Improvements have been implemented across the feature spectrum—not only to prevent unwanted behavior, but also for a much faster cluster startup, faster synchronization and faster query execution. Internal protocols and request handling has been intensively overhauled: Distributed Collect is just one example of cluster-wide query execution improvements.
For Version 3.4, we have overhauled the internal workings of the cluster for maintenance, failover and collection management. This has resulted in improved stability in edge cases as well as faster operation. The following video illustrates this by showing the creation of 20 replicated collections in both 3.3 and 3.4 side by side:
This higher performance will be noticeable for various day-to-day operations like shards getting in sync or being moved.
Additionally, with the recently released ArangoDB Kubernetes operator, deploying an ArangoDB cluster in k8s is as easy as issuing the command
kubectl apply -f cluster.yaml with a 7 line YAML file, all the rest is done by Kubernetes and our operator automatically. Upgrading a complete deployment without any service interruption is done by nothing but editing the Docker image name in a YAML file. Read more about the ArangoDB Kubernetes Operator or go through this quick tutorial to get started.
The Default Storage Engine is now RocksDB
New installations of ArangoDB, starting with 3.4 will have RocksDB as the default storage engine. If you upgrade from a previous version, though, the default storage engine will be the one you set previously.
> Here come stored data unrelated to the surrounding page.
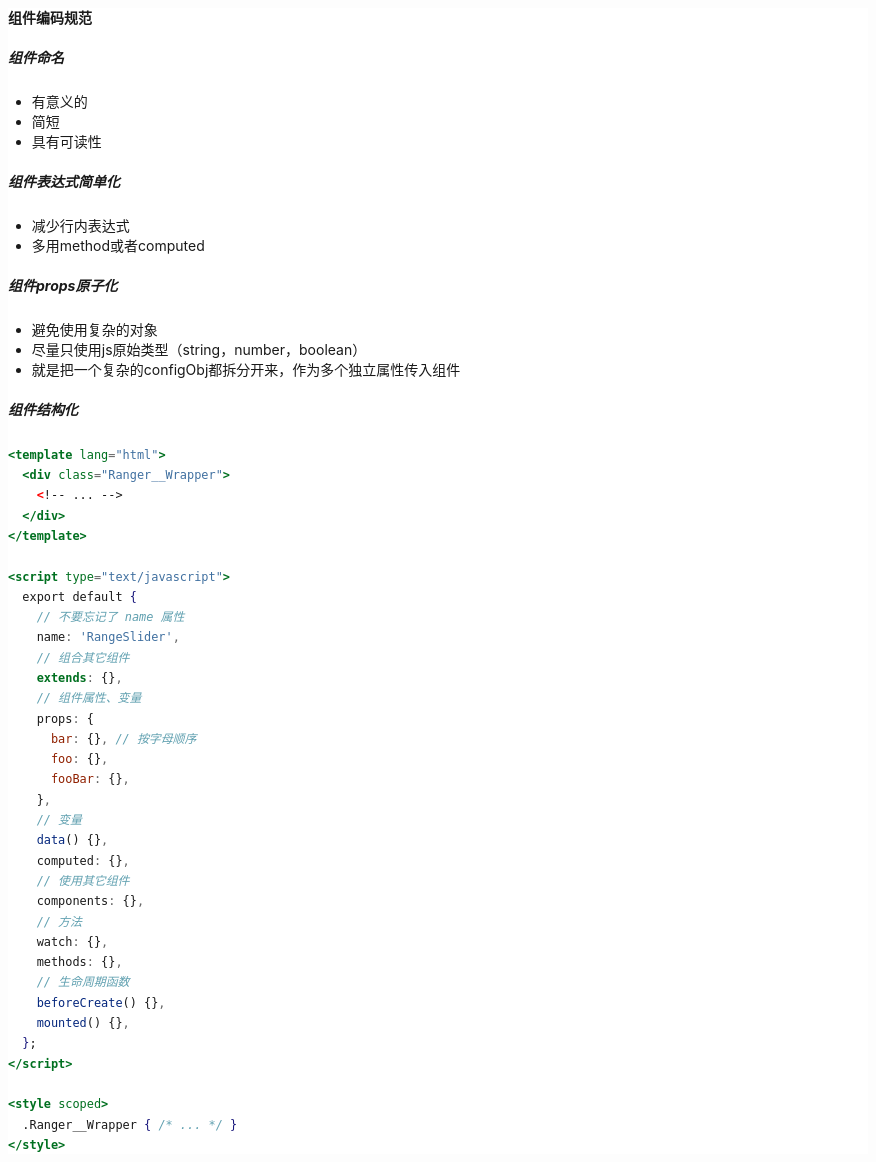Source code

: #### 组件编码规范

##### 组件命名

- 有意义的
- 简短
- 具有可读性



##### 组件表达式简单化

- 减少行内表达式
- 多用method或者computed



##### 组件props原子化

- 避免使用复杂的对象
- 尽量只使用js原始类型（string，number，boolean）
- 就是把一个复杂的configObj都拆分开来，作为多个独立属性传入组件



##### 组件结构化

```jsx
<template lang="html">
  <div class="Ranger__Wrapper">
    <!-- ... -->
  </div>
</template>

<script type="text/javascript">
  export default {
    // 不要忘记了 name 属性
    name: 'RangeSlider',
    // 组合其它组件
    extends: {},
    // 组件属性、变量
    props: {
      bar: {}, // 按字母顺序
      foo: {},
      fooBar: {},
    },
    // 变量
    data() {},
    computed: {},
    // 使用其它组件
    components: {},
    // 方法
    watch: {},
    methods: {},
    // 生命周期函数
    beforeCreate() {},
    mounted() {},
  };
</script>

<style scoped>
  .Ranger__Wrapper { /* ... */ }
</style>
```
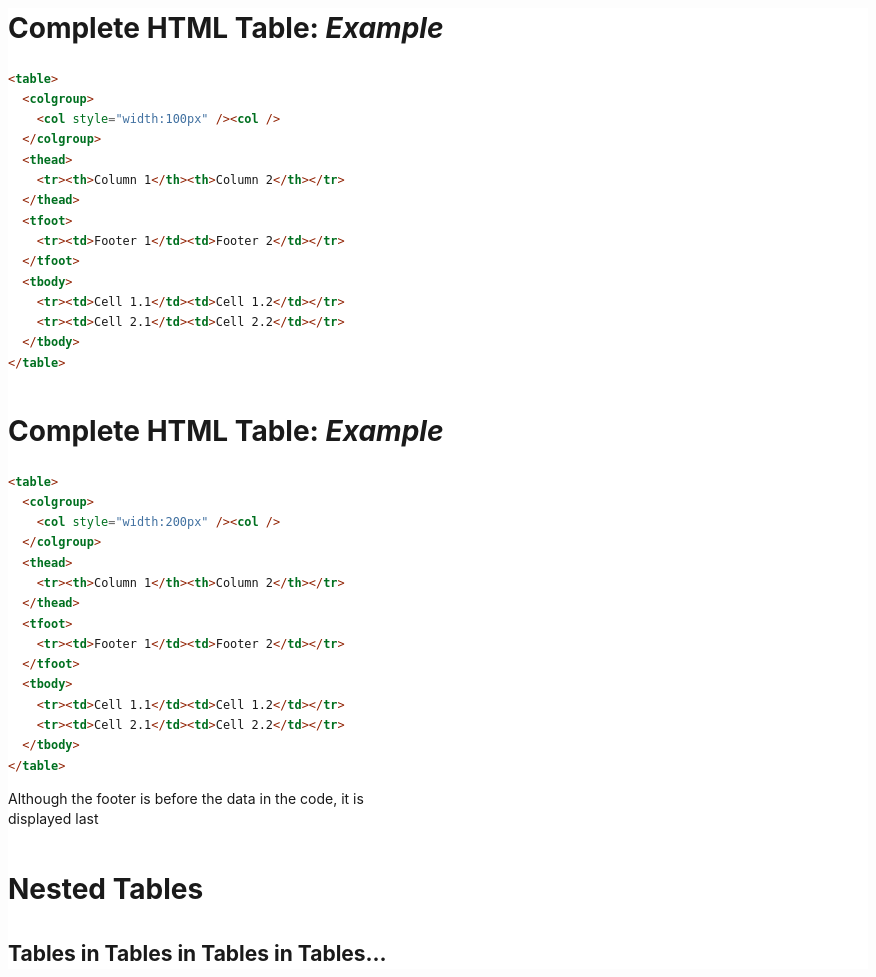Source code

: 

# Complete HTML Table: _Example_

```html
<table>
  <colgroup>
    <col style="width:100px" /><col />
  </colgroup>
  <thead>
    <tr><th>Column 1</th><th>Column 2</th></tr>
  </thead>
  <tfoot>
    <tr><td>Footer 1</td><td>Footer 2</td></tr>
  </tfoot>
  <tbody>
    <tr><td>Cell 1.1</td><td>Cell 1.2</td></tr>
    <tr><td>Cell 2.1</td><td>Cell 2.2</td></tr>
  </tbody>
</table>
```


# Complete HTML Table: _Example_

```html
<table>
  <colgroup>
    <col style="width:200px" /><col />
  </colgroup>
  <thead>
    <tr><th>Column 1</th><th>Column 2</th></tr>
  </thead>
  <tfoot>
    <tr><td>Footer 1</td><td>Footer 2</td></tr>
  </tfoot>
  <tbody>
    <tr><td>Cell 1.1</td><td>Cell 1.2</td></tr>
    <tr><td>Cell 2.1</td><td>Cell 2.2</td></tr>
  </tbody>
</table>
```

<div class="fragment balloon" style="top:59.88%; left:33.50%; width:46.72%">Although the footer is before the data in the code, it is displayed last</div>










# <a id="nestedtables"></a>Nested Tables
## Tables in Tables in Tables in Tables…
We have put plenty of work into optimizing our RocksDB integration, making it faster and extending the configuration possibilities. Below is a brief list of the most important changes:
- Optimized Binary Storage Format
The new format is optimized for RocksDB and can be utilized with new installations. A key benefit of the new format is greatly improved insertion performance.
- Optional Caching
Users can now specify a new per-collection property, cacheEnabled to define documents and primary index values to be cached in memory. This leads to significant performance improvements for multiple cases, especially for point-lookups
- Reduced Replication Catch-Up time
Much was optimized for a better replication experience for auto-failover, cluster and DC2DC settings.
Many more optimizations have been put in making our RocksDB integration worthy of being the default storage engine. We think you will be pleased by them.
In summary, ArangoDB 3.4 provides more than forty optimizations and improvements. We hope that everyone will benefit from the new release. Enjoy and please let us know your thoughts.